Remember: your presence matters far more to your friend than anything you say or do. You don’t have to ‘fix’ their situation for them. You just need to be there for them.
So, you’ve chosen not to disappear (good job!). Besides simply showing up, what can you do to show your friend going through divorce that you have their back? Plenty.
Remember what we said about guys worrying what their friends think about them? That worry can cause some guys to freeze – and not ask for help when they need it. Which is why you shouldn’t wait for them to reach out to you.
Make that call. Send that text. Let them know you’re here for them. Better yet, suggest a time to get together.
Don’t assume you know what they’re dealing with – even if you’ve gone through divorce yourself. Every person is different.
Wondering what to say to someone going through divorce? Ask open-ended questions about how they’re coping with the divorce, but don’t pry for personal details. Above all, don’t tell them how they’re supposed to feel. All you need to do is listen – showing your support without trying to give ‘solutions’.
Their life is going to be full of disruption for the foreseeable future. Chances are, any practical help you can offer will be appreciated more than you know.
If they need to move out of their home, you could offer to help them pack. If they co-parent with their ex, you could offer to help them get the kids to/from school once a week so they don’t miss too much work (even better if it can be a standing arrangement, so the kids always know who’s picking them up or dropping them off.) Or you could simply bring a meal over to share with them.
It doesn’t always have to be some grand gesture. Even simple signs of support will go a long way.
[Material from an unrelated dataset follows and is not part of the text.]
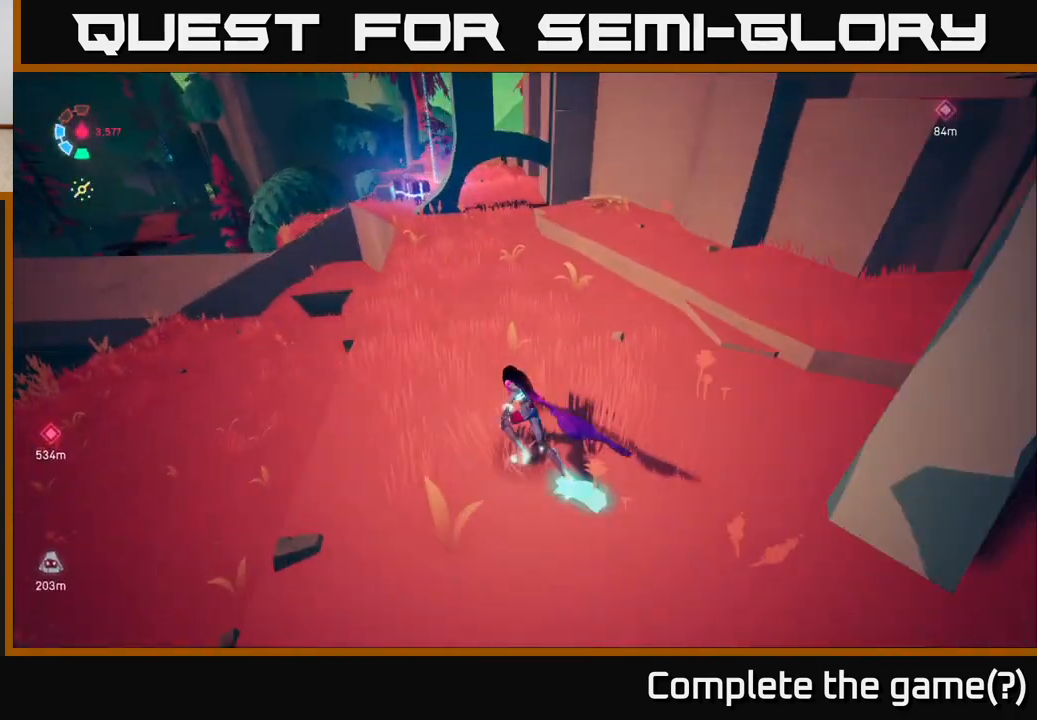
{"buttons": ["L2"], "left_stick": "up", "right_stick": "center", "events": []}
Find fun things the two of you can do together to take their mind off the divorce, even if it’s only for a bit.
Keep in mind, money might be tight for them as divorce can be expensive. Be sure to look for inexpensive (or better yet, free) things you can do. For example, offer to take him fishing or go on a run together.
Divorce can be an all-consuming experience. It can take a toll on a person’s physical, mental and emotional health. All of which makes it easy to forget to practise some good old-fashioned self-care.
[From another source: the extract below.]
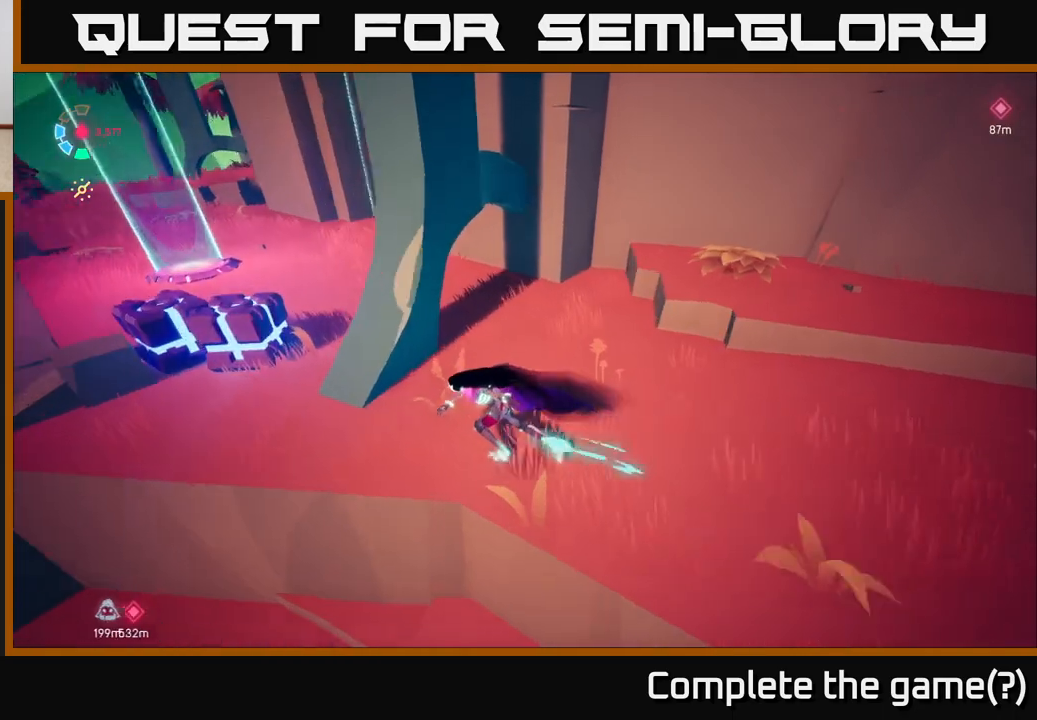
{"buttons": ["L2"], "left_stick": "up-left", "right_stick": "right", "events": [[233, "left_stick", "up-left"], [383, "left_stick", "up"], [500, "left_stick", "up-left"]]}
Gently remind your friend to look out for their wellbeing. For example, you could suggest joining a support group for men going through divorce, staying physically active or taking up a new hobby. You could even join them – some guys are more likely to look after themselves if they don’t have to go it alone.
When your friend starts talking down their former partner, it’s tempting to join in out of solidarity or because you’re genuinely mad at their ex too. Don’t.
Not only is this not a good way to support a friend going through divorce, it can actually hurt more than it helps. Trashing their ex may encourage them to stay in a negative or hostile frame of mind. You may also find yourself getting the wrong end of the stick. When going through divorce, a person’s feelings toward their ex can switch wildly back and forth before you even know it.
Some of the more common red flags for depression include:
Loss of interest in favourite activities
Significant change in weight (up or down)
Increased alcohol consumption or drug use
Increased irritability (some irritability is normal when going through divorce)
Ongoing fatigue or lack of energy
Difficulty making decisions they used to make with ease
If you’re worried your friend is experiencing depression, encourage them to talk to a therapist or counsellor. It’s also important to check in regularly – to let them know they’re not alone. If they start talking about suicide, notify their doctor or therapist immediately if you’re able. Most countries have suicide prevention services you can contact as well.
For more on what to do if your friend is showing signs of depression, read this next.
Divorce is one of the most painful experiences a man can experience, but by offering steady, judgement-free support, you can help your friend get through it stronger.